Donald's massacare of jartycucks at the city gates soon caught the attention of the local 'Police department, who begin deploying dozens of Jartycops against Donald.
 
This thread reminds me of the time I went hiking with my friends in northern Ontario. We were sitting by a massive cliff and throwing rocks off of it. We didn't know this, but some guy was climbing the cliff and one of the rocks I threw hit him in the head.
 
Donald McDonald decides to leave the Schloggers to visit the heckin hustle and bustle of the big city (Jartycuck City).

Unbothered and uninterested with the natural scenery of Ohionigger National Park, Donald enters the gates of Jartycuck City.

Despite being vantablack, obese and smelling like shit, the residents are surprisingly friendly if you give them takis and coca cola.

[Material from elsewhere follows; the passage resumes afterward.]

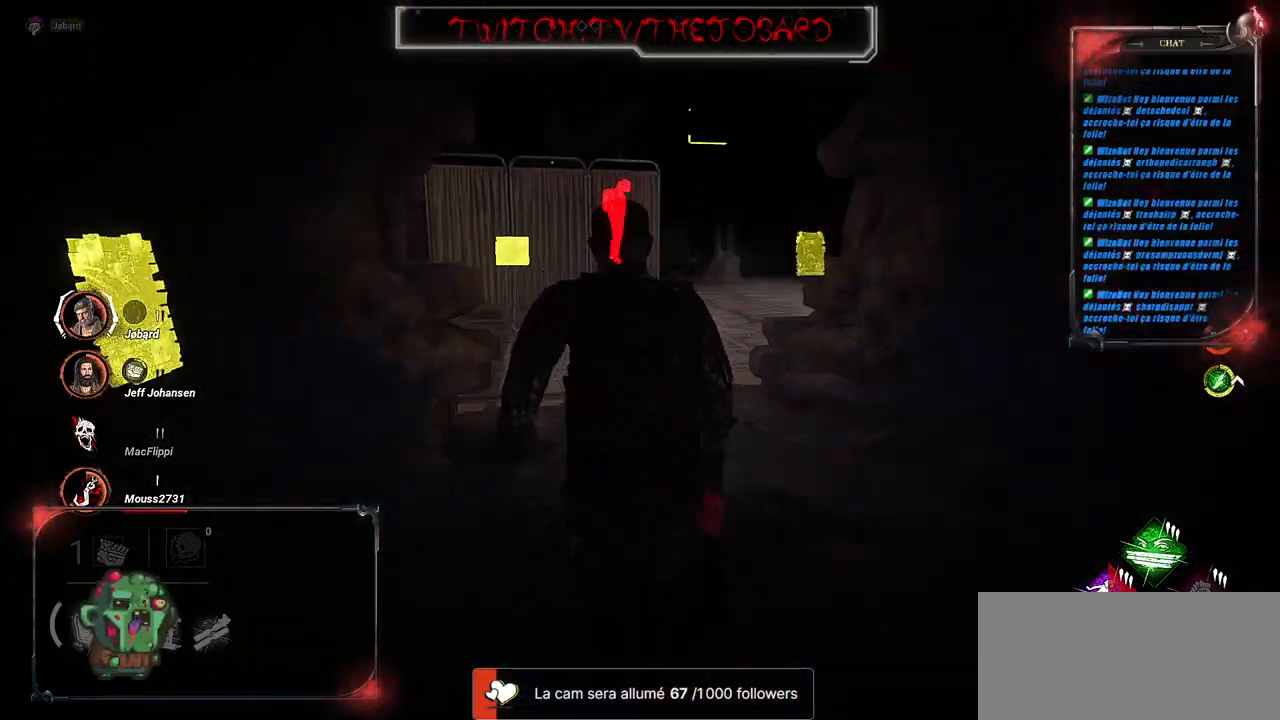
{"keys": ["shift", "z"], "mouse": [], "events": []}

However nothing appeases them more than a 12 gauge shotgun shell that bursts their heads open.

Donald's massacare of jartycucks at the city gates soon caught the attention of the local 'Police department, who begin deploying dozens of Jartycops against Donald.
I hack into one of the billboard signs and play 'P on it to lure and distract everycuck away from the scene so I can make a heccin escape, I jack a car and drive far out of the city
 
KingofTheRing decides to brutally murder all the rapists in the forest like the gigachat he is.

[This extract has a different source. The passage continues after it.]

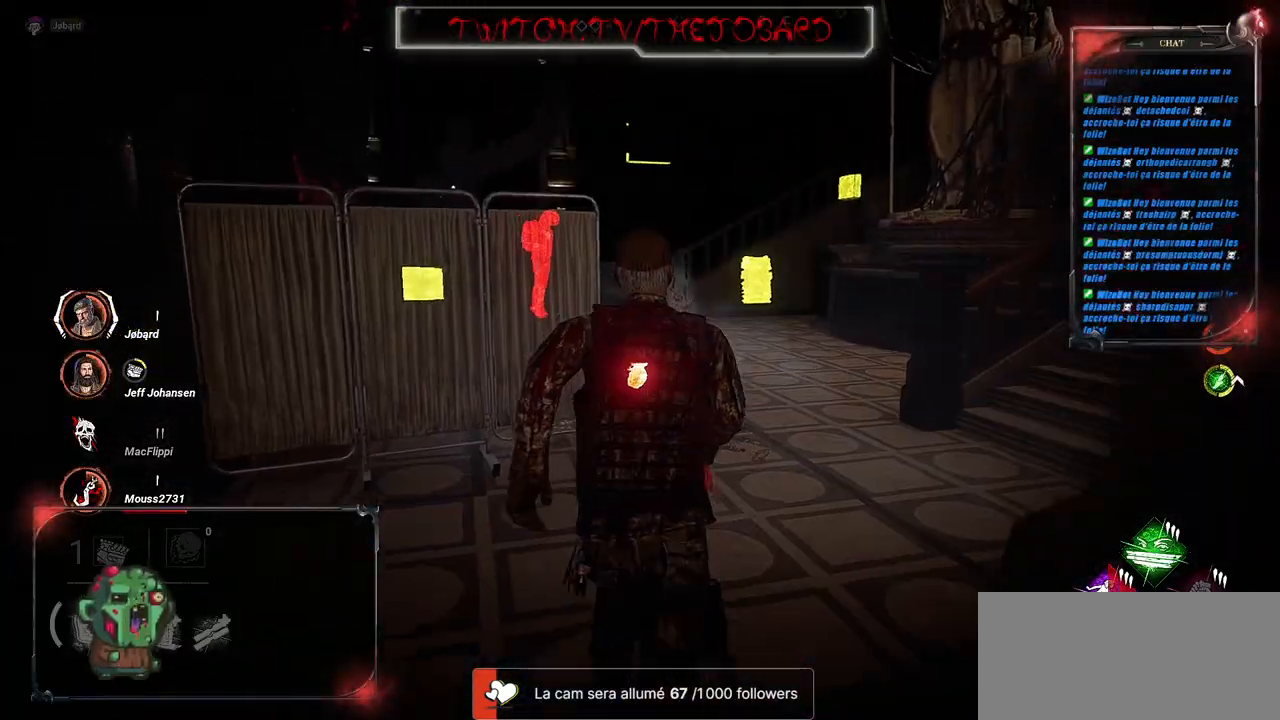
{"keys": ["shift", "z"], "mouse": [], "events": []}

Luckily for him, he had packed an axe in his hiking pack for no reason at all before, it now had a use.

KingofTheRing spent around two hours cutting down trees and gathering loose pieces of moss and sticks, it's quite a miracle how he managed to build a shelter all by himself in a rapist forest.
I suppose I'll stay comfy in my shelter for the time being.
I should have enough food and water to last but if anyone walks past my shelter they're getting killed though.
 
Due to a set of unknown circumstances and very lucky coincidences, nearly all users of soyjak.blog are on a hike in Ohionigger National Park in Burundi.
However, although the breathtaking natural environment is very /calm/ing and beautiful saaar, there are rumours of cryptids like the "Shitogre" and the "Brapsilsaurus Rapes" which inhabit the area and fill it with ESL braps

What will you do on the hike, what will happen?